The Green Falcon held the matchbook up before his eye slits. The
Grinderswitch was a short walk away. If the Fliptop Killer had been there
tonight, someone might remember.
He knew he was one stride away from the loony bin, and if he went through
that door dressed like this there was no turning back. But if the Green
Falcon couldn't track down the Fliptop, nobody could.
It was worth a try wasn't it?
He took a deep breath, and then the one stride followed. He walked out into
the hallway, and the residents gathered around Julie Saufley's saw him and
every one of them recoiled as if they'd just seen a man from Mars. He
didn't hesitate; he went past them to the elevator. The little numerals
above the door were on the upward march. The policemen were coming up, he
realized. It would not be wise to let them see the Green Falcon.
"Hey!" Mr. Gomez shouted. "Hey, who the hell are you?"
"He must be nuts!" Mrs. LaPresta said, and her
husband—in a rare moment—agreed.
But Cray was already heading towards the door marked STAIRS. The cape
pinched his neck, and the mask was stuffy; he didn't remember the costume
being so uncomfortable. But he pulled open the door and started quickly
down the stairway, the matchbook clenched in his hand and the smell of
Julie's blood up his nostrils.
He was puffing by the time he reached the ground floor. But he crossed
the cramped little lobby, went out the revolving door and onto
Hollywood Boulevard, where the lights and the noise reminded him of a
three-ring circus. But he knew full well that shadows lay at the
fringes of those lights, and in those shadows it was dangerous to
tread. He started walking west, toward Vine street. A couple of kids
zipped past him on skateboards, and one of them gave a fierce tug at
his cape that almost strangled him. Horns were honking as cars passed,
and ladies of the night waved and jiggled their wares from the street
corner. A punk with his hair in long red spikes peered into Cray's
eyeholes and sneered, "Are you for real, man?" The Green Falcon kept
going, a man with a mission. A black prostitute jabbed her colleague
in the ribs, and both of them hooted and made obscene noises as he
passed. Here came a group of Hare Krishnas, banging tambourines and
chanting, and even their blank eyes widened as they saw him coming.

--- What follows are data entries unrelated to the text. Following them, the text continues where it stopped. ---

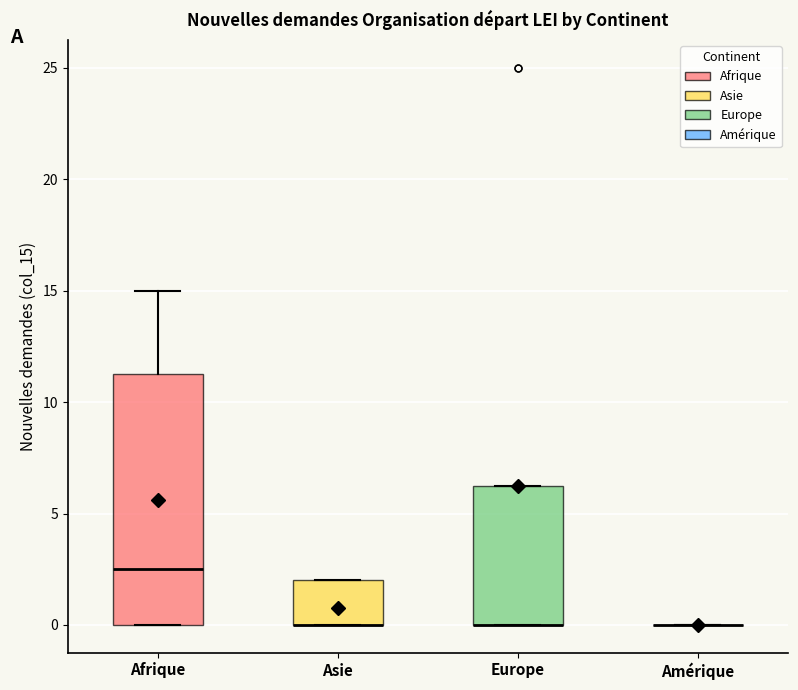

Which box is the tallest, from its lower edge to its upper edge?

Afrique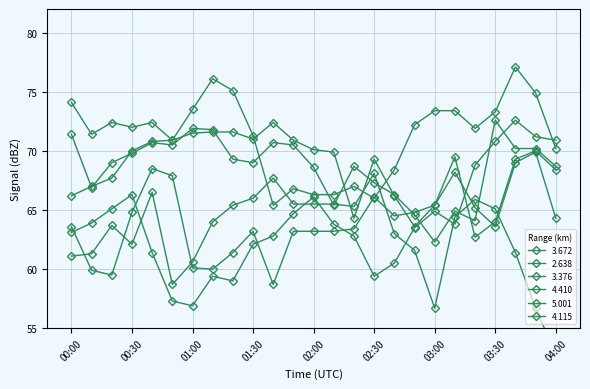

Which series has the widest spread of values?

2.638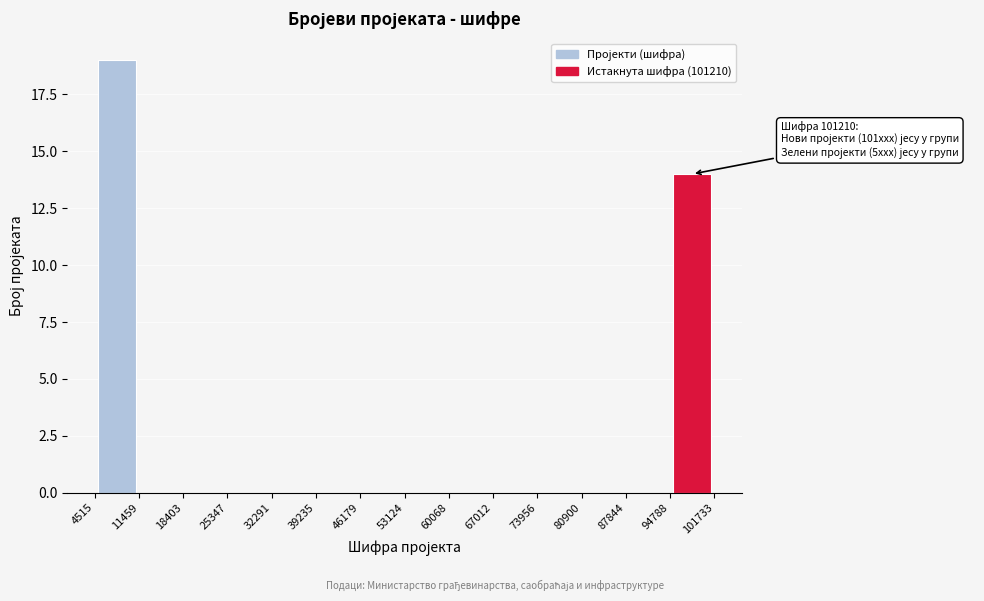

Over which range of the x-axis is the bar tallest?

4515 to 11459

But the Green Falcon, dodging drunks and leather clad hustlers, left
them all in the flap of his cape.
And then there was the Grinderswitch Bar, jammed between a porno theater
and a wig shop. Its blinking neon sign was bright scarlet, and out in
front of the place were six big Harley-Davidson motorcycles. Cray paused,
fear fluttering around in the pit of his stomach. The Grinderswitch was a
place of shadows; he could tell that right off. There was a meanness even in
the neon's buzz. Go home, he told himself. Forget this. Just go home
Do what? Vegetate? Sit in a lousy chair, look at clippings, and reflect on
how lucky you are to have a job sweeping the floor at a Burger King?
No. He was wearing the armour of the Green Falcon now, and why should he
fear? But still he paused. To go into that place would be like walking into
a lion's den after rolling around in fresh meat. Who was Julie Saufley,
anyway? His friend, yes, but she was dead now, and what did it matter? Go
home. Put the costume back on its hanger and forget it. He looked at the
door, and knew that beyond it the monsters waited. Go home. Just go home.